[[ Given records, beginning ]]

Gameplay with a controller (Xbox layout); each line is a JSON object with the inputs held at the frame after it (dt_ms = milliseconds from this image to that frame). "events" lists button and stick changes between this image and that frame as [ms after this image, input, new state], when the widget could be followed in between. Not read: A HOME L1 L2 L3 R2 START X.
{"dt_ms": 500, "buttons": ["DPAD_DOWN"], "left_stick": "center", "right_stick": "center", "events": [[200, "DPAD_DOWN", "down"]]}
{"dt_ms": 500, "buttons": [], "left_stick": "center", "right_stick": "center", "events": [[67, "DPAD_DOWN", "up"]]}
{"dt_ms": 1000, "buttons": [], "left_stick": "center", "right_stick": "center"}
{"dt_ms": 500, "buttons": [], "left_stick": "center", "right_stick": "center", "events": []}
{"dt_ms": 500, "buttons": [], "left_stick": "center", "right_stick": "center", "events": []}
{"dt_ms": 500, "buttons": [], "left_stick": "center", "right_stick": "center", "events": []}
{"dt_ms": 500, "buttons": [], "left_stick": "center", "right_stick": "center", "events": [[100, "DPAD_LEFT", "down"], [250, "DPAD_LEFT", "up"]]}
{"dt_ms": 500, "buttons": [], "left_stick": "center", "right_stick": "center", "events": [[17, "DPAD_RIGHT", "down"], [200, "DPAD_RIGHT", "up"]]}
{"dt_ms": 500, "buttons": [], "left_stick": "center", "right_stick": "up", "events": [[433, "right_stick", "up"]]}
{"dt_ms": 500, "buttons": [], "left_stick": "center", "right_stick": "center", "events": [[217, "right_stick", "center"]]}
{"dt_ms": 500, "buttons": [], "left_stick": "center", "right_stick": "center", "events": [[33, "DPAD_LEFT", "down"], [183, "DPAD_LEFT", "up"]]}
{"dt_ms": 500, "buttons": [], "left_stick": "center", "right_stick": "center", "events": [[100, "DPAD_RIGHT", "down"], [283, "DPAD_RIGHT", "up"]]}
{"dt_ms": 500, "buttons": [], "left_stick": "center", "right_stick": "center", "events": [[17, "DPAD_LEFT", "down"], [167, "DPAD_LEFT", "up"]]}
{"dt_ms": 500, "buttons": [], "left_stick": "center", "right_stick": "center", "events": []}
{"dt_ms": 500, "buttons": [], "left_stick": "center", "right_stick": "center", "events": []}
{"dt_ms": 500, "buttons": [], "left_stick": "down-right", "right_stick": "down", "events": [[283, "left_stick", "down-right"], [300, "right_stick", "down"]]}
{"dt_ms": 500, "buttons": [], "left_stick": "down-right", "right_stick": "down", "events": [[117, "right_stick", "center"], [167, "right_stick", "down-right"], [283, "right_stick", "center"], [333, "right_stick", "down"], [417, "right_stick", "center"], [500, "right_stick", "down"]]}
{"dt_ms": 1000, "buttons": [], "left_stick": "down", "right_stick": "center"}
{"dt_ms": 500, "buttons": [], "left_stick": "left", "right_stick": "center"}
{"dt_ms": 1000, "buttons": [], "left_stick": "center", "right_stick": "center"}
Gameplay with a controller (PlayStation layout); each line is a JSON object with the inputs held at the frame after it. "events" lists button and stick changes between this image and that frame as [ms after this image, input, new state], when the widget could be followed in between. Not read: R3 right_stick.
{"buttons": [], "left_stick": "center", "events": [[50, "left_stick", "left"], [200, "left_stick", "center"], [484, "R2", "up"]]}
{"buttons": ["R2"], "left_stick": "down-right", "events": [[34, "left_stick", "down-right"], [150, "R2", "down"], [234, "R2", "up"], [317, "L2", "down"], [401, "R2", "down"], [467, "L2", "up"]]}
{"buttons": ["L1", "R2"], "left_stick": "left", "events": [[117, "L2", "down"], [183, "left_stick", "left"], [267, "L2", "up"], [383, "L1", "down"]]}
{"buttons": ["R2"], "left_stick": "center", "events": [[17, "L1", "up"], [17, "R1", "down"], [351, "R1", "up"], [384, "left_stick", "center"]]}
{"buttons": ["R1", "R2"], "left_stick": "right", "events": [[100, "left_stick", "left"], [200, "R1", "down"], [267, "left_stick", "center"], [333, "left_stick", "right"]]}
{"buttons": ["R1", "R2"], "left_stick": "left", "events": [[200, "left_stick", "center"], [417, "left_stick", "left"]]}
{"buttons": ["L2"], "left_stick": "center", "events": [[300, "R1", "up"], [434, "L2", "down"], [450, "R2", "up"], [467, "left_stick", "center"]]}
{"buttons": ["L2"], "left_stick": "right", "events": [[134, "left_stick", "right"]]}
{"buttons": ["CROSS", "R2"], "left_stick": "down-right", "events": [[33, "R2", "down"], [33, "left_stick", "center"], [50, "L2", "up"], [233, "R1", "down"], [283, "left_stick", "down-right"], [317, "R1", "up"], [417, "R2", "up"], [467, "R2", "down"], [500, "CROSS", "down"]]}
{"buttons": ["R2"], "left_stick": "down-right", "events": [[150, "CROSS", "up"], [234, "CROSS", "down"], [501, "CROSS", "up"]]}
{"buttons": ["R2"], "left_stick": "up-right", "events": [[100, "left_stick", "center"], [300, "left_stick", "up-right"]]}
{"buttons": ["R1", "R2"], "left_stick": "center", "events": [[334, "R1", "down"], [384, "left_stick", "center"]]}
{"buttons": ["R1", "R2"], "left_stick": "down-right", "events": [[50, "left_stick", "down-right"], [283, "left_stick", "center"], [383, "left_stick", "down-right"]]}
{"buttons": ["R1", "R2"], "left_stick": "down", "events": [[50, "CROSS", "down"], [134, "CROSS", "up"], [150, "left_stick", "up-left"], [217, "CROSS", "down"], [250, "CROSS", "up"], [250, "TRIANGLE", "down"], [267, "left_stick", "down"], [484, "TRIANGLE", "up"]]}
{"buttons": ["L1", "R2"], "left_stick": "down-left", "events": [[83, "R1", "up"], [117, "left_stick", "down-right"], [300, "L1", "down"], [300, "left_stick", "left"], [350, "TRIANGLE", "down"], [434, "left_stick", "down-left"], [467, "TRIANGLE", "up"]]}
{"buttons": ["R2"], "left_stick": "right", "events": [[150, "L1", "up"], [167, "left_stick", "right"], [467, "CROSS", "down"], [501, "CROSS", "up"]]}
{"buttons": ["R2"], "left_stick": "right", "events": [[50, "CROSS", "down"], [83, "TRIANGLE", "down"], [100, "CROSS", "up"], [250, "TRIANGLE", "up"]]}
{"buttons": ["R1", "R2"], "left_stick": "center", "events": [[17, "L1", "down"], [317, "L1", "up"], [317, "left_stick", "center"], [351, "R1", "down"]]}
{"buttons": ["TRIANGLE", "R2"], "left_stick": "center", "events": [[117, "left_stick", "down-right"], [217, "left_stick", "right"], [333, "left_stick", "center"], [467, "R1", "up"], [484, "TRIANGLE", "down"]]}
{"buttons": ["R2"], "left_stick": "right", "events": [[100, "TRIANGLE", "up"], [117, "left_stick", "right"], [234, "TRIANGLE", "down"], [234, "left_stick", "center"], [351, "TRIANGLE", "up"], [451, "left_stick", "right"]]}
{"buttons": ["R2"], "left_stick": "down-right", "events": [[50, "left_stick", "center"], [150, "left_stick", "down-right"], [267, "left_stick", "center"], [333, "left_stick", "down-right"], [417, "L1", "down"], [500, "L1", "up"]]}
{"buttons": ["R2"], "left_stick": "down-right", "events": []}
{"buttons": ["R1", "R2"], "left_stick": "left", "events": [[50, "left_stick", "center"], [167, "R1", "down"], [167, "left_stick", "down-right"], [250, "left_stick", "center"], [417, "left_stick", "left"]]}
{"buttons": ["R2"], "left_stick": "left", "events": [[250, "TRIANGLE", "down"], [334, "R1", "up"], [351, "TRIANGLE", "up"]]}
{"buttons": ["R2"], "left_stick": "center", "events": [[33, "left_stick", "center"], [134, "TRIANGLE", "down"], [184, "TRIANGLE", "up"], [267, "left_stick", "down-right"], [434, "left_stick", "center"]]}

[[ Given records, end ]]

● **Work to be completed**: For this exercise, return every line from the data that holds the string "after".

● **Task output**:
Gameplay with a controller (Xbox layout); each line is a JSON object with the inputs held at the frame after it (dt_ms = milliseconds from this image to that frame). "events" lists button and stick changes between this image and that frame as [ms after this image, input, new state], when the widget could be followed in between. Not read: A HOME L1 L2 L3 R2 START X.
Gameplay with a controller (PlayStation layout); each line is a JSON object with the inputs held at the frame after it. "events" lists button and stick changes between this image and that frame as [ms after this image, input, new state], when the widget could be followed in between. Not read: R3 right_stick.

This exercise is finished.